#### [Data listing]
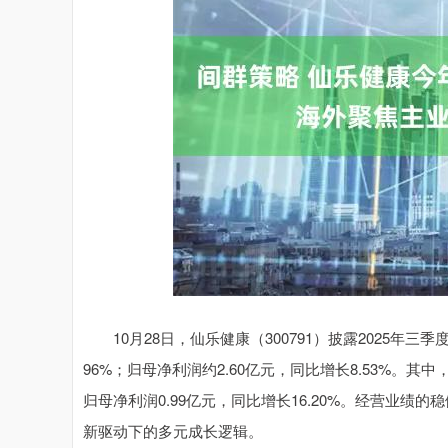
深证成指
14311.01
.68
1.02%
200.89
1
10月28日，仙乐健康（300791）披露2025年三季
96%；归母净利润约2.60亿元，同比增长8.53%。其中
归母净利润0.99亿元，同比增长16.20%。经营业
新驱动下的多元成长逻辑。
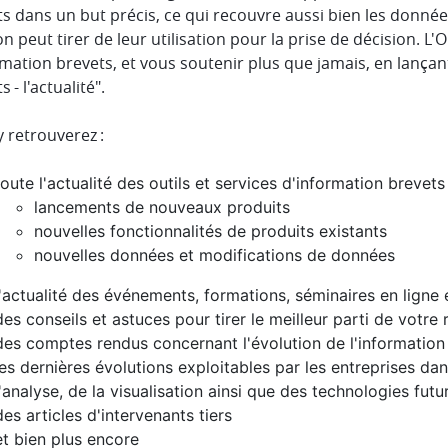
s dans un but précis, ce qui recouvre aussi bien les donnée
on peut tirer de leur utilisation pour la prise de décision.
rmation brevets, et vous soutenir plus que jamais, en lança
s - l'actualité".
 retrouverez :
toute l'actualité des outils et services d'information brevet
lancements de nouveaux produits
nouvelles fonctionnalités de produits existants
nouvelles données et modifications de données
l'actualité des événements, formations, séminaires en ligne 
des conseils et astuces pour tirer le meilleur parti de votre
des comptes rendus concernant l'évolution de l'information
les dernières évolutions exploitables par les entreprises dan
l'analyse, de la visualisation ainsi que des technologies fut
des articles d'intervenants tiers
et bien plus encore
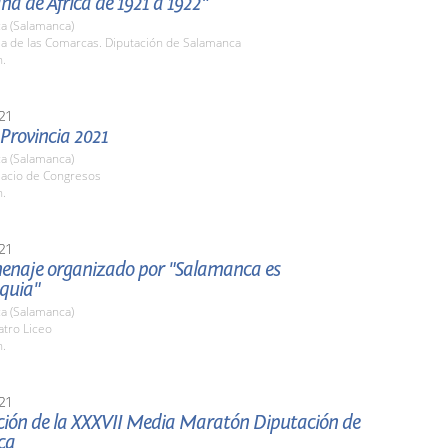
a de África de 1921 a 1922"
a (Salamanca)
la de las Comarcas. Diputación de Salamanca
h.
21
 Provincia 2021
a (Salamanca)
lacio de Congresos
h.
21
enaje organizado por "Salamanca es
quia"
a (Salamanca)
atro Liceo
h.
21
ción de la XXXVII Media Maratón Diputación de
ca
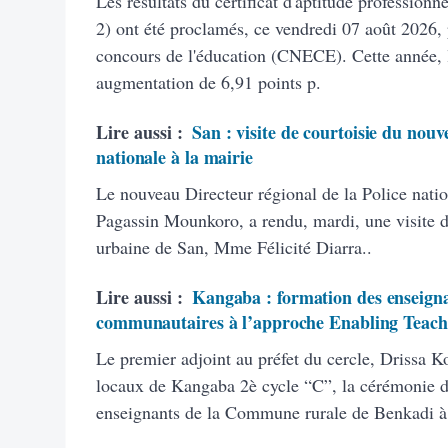
Les résultats du certificat d'aptitude profession
2) ont été proclamés, ce vendredi 07 août 2026, 
concours de l'éducation (CNECE). Cette année, 
augmentation de 6,91 points p.
Lire aussi :
San : visite de courtoisie du nouv
nationale à la mairie
Le nouveau Directeur régional de la Police natio
Pagassin Mounkoro, a rendu, mardi, une visite 
urbaine de San, Mme Félicité Diarra..
Lire aussi :
Kangaba : formation des enseigna
communautaires à l’approche Enabling Teach
Le premier adjoint au préfet du cercle, Drissa K
locaux de Kangaba 2è cycle “C”, la cérémonie d’
enseignants de la Commune rurale de Benkadi à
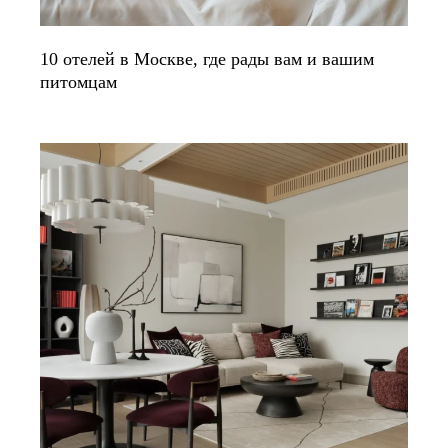
10 отелей в Москве, где рады вам и вашим
питомцам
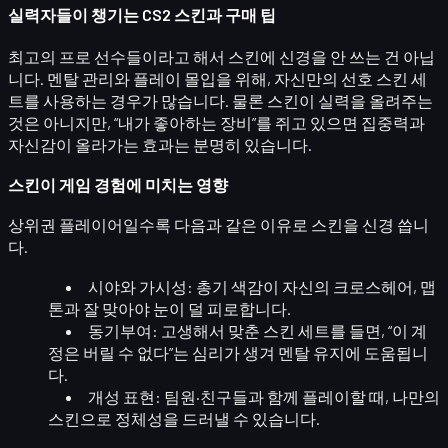
실력자들이 챙기는 CS2 스킨과 구매 팁
최고의 프로 선수들이라고 해서 스킨에 신경을 안 쓰는 건 아닙
니다. 멘탈 관리와 플레이 몰입을 위해, 자신만의
선호 스킨 세
트
를 사용하는 경우가 많습니다. 물론 스킨이 실력을 올려주는
것은 아니지만,
“내가 좋아하는 장비”
를 쥐고 있으면 집중력과
자신감이 올라가는 효과는 분명히 있습니다.
스킨이 게임 경험에 미치는 영향
상위권 플레이어일수록 다음과 같은 이유로 스킨을 신경 씁니
다.
시야와 가시성
: 총기 색감이 자신의 크로스헤어, 맵
톤과 잘 맞아야 눈이 덜 피로합니다.
동기부여
: 고생해서 맞춘 스킨 세트를 들면, “이 계
정은 버릴 수 없다”는 심리가 생겨 멘탈 유지에 도움됩니
다.
개성 표현
: 팀원·친구들과 함께 플레이할 때, 나만의
스킨으로 정체성을 드러낼 수 있습니다.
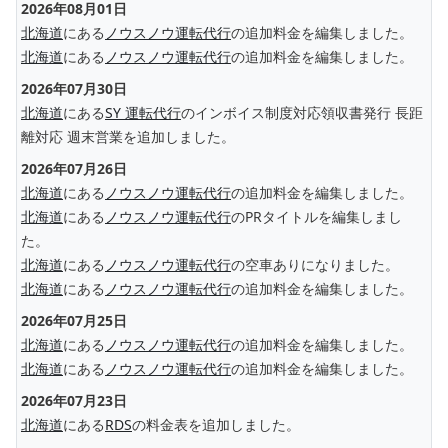
2026年08月01日
北海道
にある
ノウスノウ運転代行
の追加料金を編集しました。
北海道
にある
ノウスノウ運転代行
の追加料金を編集しました。
2026年07月30日
北海道
にある
SY 運転代行
のインボイス制度対応領収書発行 長距
離対応 週末営業を追加しました。
2026年07月26日
北海道
にある
ノウスノウ運転代行
の追加料金を編集しました。
北海道
にある
ノウスノウ運転代行
のPRタイトルを編集しまし
た。
北海道
にある
ノウスノウ運転代行
の空車ありになりました。
北海道
にある
ノウスノウ運転代行
の追加料金を編集しました。
2026年07月25日
北海道
にある
ノウスノウ運転代行
の追加料金を編集しました。
北海道
にある
ノウスノウ運転代行
の追加料金を編集しました。
2026年07月23日
北海道
にある
RDS
の料金表を追加しました。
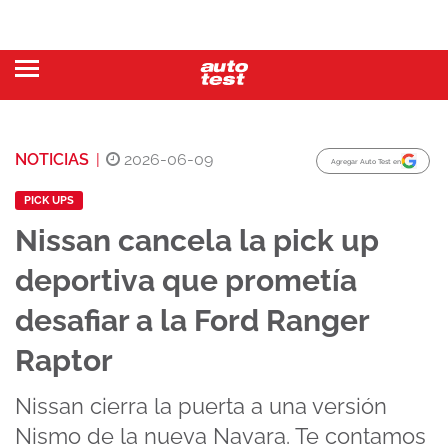
NOTICIAS
|
2026-06-09
Agregar Auto Test en
PICK UPS
Nissan cancela la pick up
deportiva que prometía
desafiar a la Ford Ranger
Raptor
Nissan cierra la puerta a una versión
Nismo de la nueva Navara. Te contamos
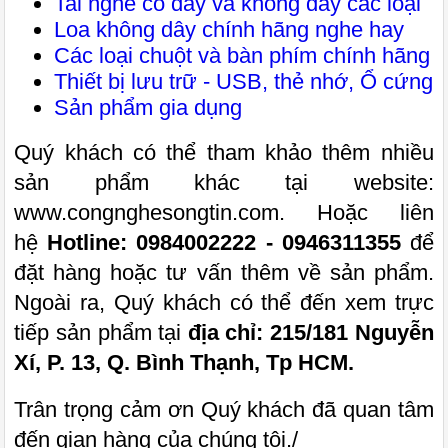
Tai nghe có dây và không dây các loại
Loa không dây chính hãng nghe hay
Các loại chuột và bàn phím chính hãng
Thiết bị lưu trữ - USB, thẻ nhớ, Ổ cứng
Sản phẩm gia dụng
Quý khách có thể tham khảo thêm nhiều
sản phẩm khác tại website:
www.congnghesongtin.com. Hoặc liên
hệ
Hotline: 0984002222 - 0946311355
để
đặt hàng hoặc tư vấn thêm về sản phẩm.
Ngoài ra, Quý khách có thể đến xem trực
tiếp sản phẩm tại
địa chỉ: 215/181 Nguyễn
Xí, P. 13, Q. Bình Thạnh, Tp HCM.
Trân trọng cảm ơn Quý khách đã quan tâm
đến gian hàng của chúng tôi./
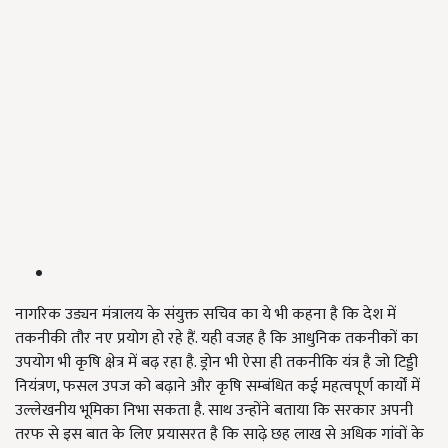
नागरिक उड्यन मंत्रालय के संयुक्त सचिव का ये भी कहना है कि देश में
तकनीकी तौर नए प्रयोग हो रहे हैं. यही वजह है कि आधुनिक तकनीकों का
उपयोग भी कृषि क्षेत्र में बढ़ रहा है. ड्रोन भी ऐसा ही तकनीकि यंत्र है जो टिड्डी
नियंत्रण, फसल उपज को बढ़ाने और कृषि सम्बंधित कई महत्वपूर्ण कार्यों में
उल्लेखनीय भूमिका निभा सकता है. साथ उन्होंने बताया कि सरकार अपनी
तरफ से इस बात के लिए प्रयासरत है कि साढ़े छह लाख से अधिक गांवों के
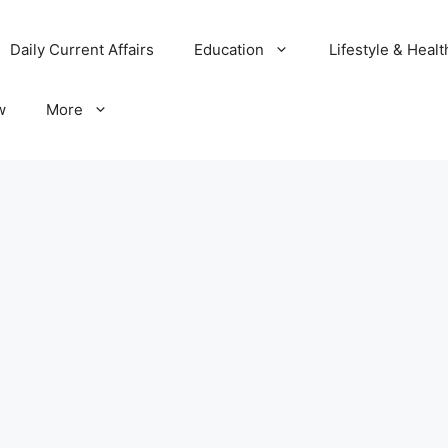
Daily Current Affairs
Education
Lifestyle & Healt
w
More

#### [The task]
With the pictures removed, set down the entire listing exactly.

#### [Problem solution]
深证成指
14311.01
.68
1.02%
200.89
1
10月28日，仙乐健康（300791）披露2025年三季
96%；归母净利润约2.60亿元，同比增长8.53%。其中
归母净利润0.99亿元，同比增长16.20%。经营业
新驱动下的多元成长逻辑。
s dans un but précis, ce qui recouvre aussi bien les donnée
on peut tirer de leur utilisation pour la prise de décision.
rmation brevets, et vous soutenir plus que jamais, en lança
s - l'actualité".
 retrouverez :
toute l'actualité des outils et services d'information brevet
lancements de nouveaux produits
nouvelles fonctionnalités de produits existants
nouvelles données et modifications de données
l'actualité des événements, formations, séminaires en ligne 
des conseils et astuces pour tirer le meilleur parti de votre
des comptes rendus concernant l'évolution de l'information
les dernières évolutions exploitables par les entreprises dan
l'analyse, de la visualisation ainsi que des technologies fut
des articles d'intervenants tiers
et bien plus encore
a de África de 1921 a 1922"
a (Salamanca)
la de las Comarcas. Diputación de Salamanca
h.
21
 Provincia 2021
a (Salamanca)
lacio de Congresos
h.
21
enaje organizado por "Salamanca es
quia"
a (Salamanca)
atro Liceo
h.
21
ción de la XXXVII Media Maratón Diputación de
ca
Les résultats du certificat d'aptitude profession
2) ont été proclamés, ce vendredi 07 août 2026, 
concours de l'éducation (CNECE). Cette année, 
augmentation de 6,91 points p.
Lire aussi :
San : visite de courtoisie du nouv
nationale à la mairie
Le nouveau Directeur régional de la Police natio
Pagassin Mounkoro, a rendu, mardi, une visite 
urbaine de San, Mme Félicité Diarra..
Lire aussi :
Kangaba : formation des enseigna
communautaires à l’approche Enabling Teach
Le premier adjoint au préfet du cercle, Drissa K
locaux de Kangaba 2è cycle “C”, la cérémonie d’
enseignants de la Commune rurale de Benkadi à
10 отелей в Москве, где рады вам и вашим
питомцам
실력자들이 챙기는 CS2 스킨과 구매 팁
최고의 프로 선수들이라고 해서 스킨에 신경을 안 쓰는 건 아닙
니다. 멘탈 관리와 플레이 몰입을 위해, 자신만의
선호 스킨 세
트
를 사용하는 경우가 많습니다. 물론 스킨이 실력을 올려주는
것은 아니지만,
“내가 좋아하는 장비”
를 쥐고 있으면 집중력과
자신감이 올라가는 효과는 분명히 있습니다.
스킨이 게임 경험에 미치는 영향
상위권 플레이어일수록 다음과 같은 이유로 스킨을 신경 씁니
다.
시야와 가시성
: 총기 색감이 자신의 크로스헤어, 맵
톤과 잘 맞아야 눈이 덜 피로합니다.
동기부여
: 고생해서 맞춘 스킨 세트를 들면, “이 계
정은 버릴 수 없다”는 심리가 생겨 멘탈 유지에 도움됩니
다.
개성 표현
: 팀원·친구들과 함께 플레이할 때, 나만의
스킨으로 정체성을 드러낼 수 있습니다.
2026年08月01日
北海道
にある
ノウスノウ運転代行
の追加料金を編集しました。
北海道
にある
ノウスノウ運転代行
の追加料金を編集しました。
2026年07月30日
北海道
にある
SY 運転代行
のインボイス制度対応領収書発行 長距
離対応 週末営業を追加しました。
2026年07月26日
北海道
にある
ノウスノウ運転代行
の追加料金を編集しました。
北海道
にある
ノウスノウ運転代行
のPRタイトルを編集しまし
た。
北海道
にある
ノウスノウ運転代行
の空車ありになりました。
北海道
にある
ノウスノウ運転代行
の追加料金を編集しました。
2026年07月25日
北海道
にある
ノウスノウ運転代行
の追加料金を編集しました。
北海道
にある
ノウスノウ運転代行
の追加料金を編集しました。
2026年07月23日
北海道
にある
RDS
の料金表を追加しました。
NOTICIAS
|
2026-06-09
Agregar Auto Test en
PICK UPS
Nissan cancela la pick up
deportiva que prometía
desafiar a la Ford Ranger
Raptor
Nissan cierra la puerta a una versión
Nismo de la nueva Navara. Te contamos
Tai nghe có dây và không dây các loại
Loa không dây chính hãng nghe hay
Các loại chuột và bàn phím chính hãng
Thiết bị lưu trữ - USB, thẻ nhớ, Ổ cứng
Sản phẩm gia dụng
Quý khách có thể tham khảo thêm nhiều
sản phẩm khác tại website:
www.congnghesongtin.com. Hoặc liên
hệ
Hotline: 0984002222 - 0946311355
để
đặt hàng hoặc tư vấn thêm về sản phẩm.
Ngoài ra, Quý khách có thể đến xem trực
tiếp sản phẩm tại
địa chỉ: 215/181 Nguyễn
Xí, P. 13, Q. Bình Thạnh, Tp HCM.
Trân trọng cảm ơn Quý khách đã quan tâm
đến gian hàng của chúng tôi./
नागरिक उड्यन मंत्रालय के संयुक्त सचिव का ये भी कहना है कि देश में
तकनीकी तौर नए प्रयोग हो रहे हैं. यही वजह है कि आधुनिक तकनीकों का
उपयोग भी कृषि क्षेत्र में बढ़ रहा है. ड्रोन भी ऐसा ही तकनीकि यंत्र है जो टिड्डी
नियंत्रण, फसल उपज को बढ़ाने और कृषि सम्बंधित कई महत्वपूर्ण कार्यों में
उल्लेखनीय भूमिका निभा सकता है. साथ उन्होंने बताया कि सरकार अपनी
तरफ से इस बात के लिए प्रयासरत है कि साढ़े छह लाख से अधिक गांवों के
Daily Current Affairs
Education
Lifestyle & Healt
w
More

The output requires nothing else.